Let’s create one in that case:

public class WeatherContext : DbContext, IDesignTimeDbContextFactory<WeatherContext>
{
    public WeatherContext()
    {
    }

    public WeatherContext(DbContextOptions options) : base(options)
    {
    }

    public DbSet<Degree> Degrees { get; set; }

    public WeatherContext CreateDbContext(string[] args)
    {
        var optionsBuilder = new DbContextOptionsBuilder<WeatherContext>();
        optionsBuilder.UseSqlServer("Data Source=.;Initial Catalog=Weather;Integrated Security=True");

        return new WeatherContext(optionsBuilder.Options);
    }

    protected override void OnModelCreating(ModelBuilder modelBuilder)
    {
        modelBuilder.ApplyConfiguration(new DegreeConfigFile());
    }
}

Yet again you run:

dotnet-ef migrations add InitialMigration

Hurray… we have a migration. Let’s put this migration to use and create our database. Since you are a perfectionist and you do not want your connection string laying around in the code you want to pass it as an argument. You slightly modify CreateDbContext like that:

public WeatherContext CreateDbContext(string[] args)
{
    var optionsBuilder = new DbContextOptionsBuilder<WeatherContext>();
    optionsBuilder.UseSqlServer(args[0]);

    return new WeatherContext(optionsBuilder.Options);
}

Let’s call the update database method with connection string parameter. Based on the documentation it should be easy.

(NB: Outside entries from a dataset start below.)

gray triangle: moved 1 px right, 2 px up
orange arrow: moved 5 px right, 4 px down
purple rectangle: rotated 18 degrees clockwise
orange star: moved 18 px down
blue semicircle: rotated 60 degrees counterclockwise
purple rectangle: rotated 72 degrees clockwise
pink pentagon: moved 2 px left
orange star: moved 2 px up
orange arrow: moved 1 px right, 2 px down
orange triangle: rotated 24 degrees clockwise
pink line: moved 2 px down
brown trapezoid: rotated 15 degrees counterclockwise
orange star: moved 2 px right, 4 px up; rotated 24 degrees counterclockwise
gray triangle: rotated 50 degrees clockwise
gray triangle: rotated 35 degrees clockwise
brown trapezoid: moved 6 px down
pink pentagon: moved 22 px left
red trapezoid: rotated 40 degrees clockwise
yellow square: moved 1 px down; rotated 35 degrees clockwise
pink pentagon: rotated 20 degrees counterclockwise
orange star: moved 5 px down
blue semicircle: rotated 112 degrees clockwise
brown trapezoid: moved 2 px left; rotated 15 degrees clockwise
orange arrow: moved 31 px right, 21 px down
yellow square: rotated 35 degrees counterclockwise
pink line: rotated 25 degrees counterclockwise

Just copy your InitialMigration’s auto-generated class name which should be in the Migration folder of the DAL project.

dotnet ef database update 20201127212754_InitialMigration --connection "Data Source=.;Initial Catalog=Weather;Integrated Security=True"

You should get the following error:

System.IndexOutOfRangeException: Index was outside the bounds of the array.

This one is on you because you assumed that –connection parameter will fill your args array in CreateDbContextMethod. Well… you assumed wrong - it doesn’t.

If you dig deep enough in the documentation you should land on this section in the EF Core documentation which shows you how to pass arguments. It shows that in order to pass arguments you should separate them from EF Core’s arguments by putting in front of them. Basically this:

dotnet ef database update -- "Data Source=.;Initial Catalog=Weather;Integrated Security=True"

You do not have any more errors and have a shiny database instead.

Conclusion

See how easy that was. You just had to:

  1. Create the required classes:
    • Degree.cs
    • DegreeConfigFile.cs
    • WeatherContext.cs.
  2. Install the required packages:
    • Microsoft.EntityFrameworkCore,
    • Microsoft.EntityFrameworkCore.Relational
    • Microsoft.EntityFrameworkCore.SqlServer
  3. Try to add migration with bare-bones context.
  4. After the above attempt fails try to install Microsoft.EntityFrameworkCore.Design and try again.
  5. After the above attempt fails try the second design approach since the first one requires your Web API to know about your database context.
  6. After the above attempt fails try to inherit IDesignTimeDbContextFactory.
  7. After the above attempt fails Create a parameterless constructor.
  8. After adding the migration try to update database with connection string as argument with –connection parameter.
  9. After the above attempt fails to update the database try with – connection_string.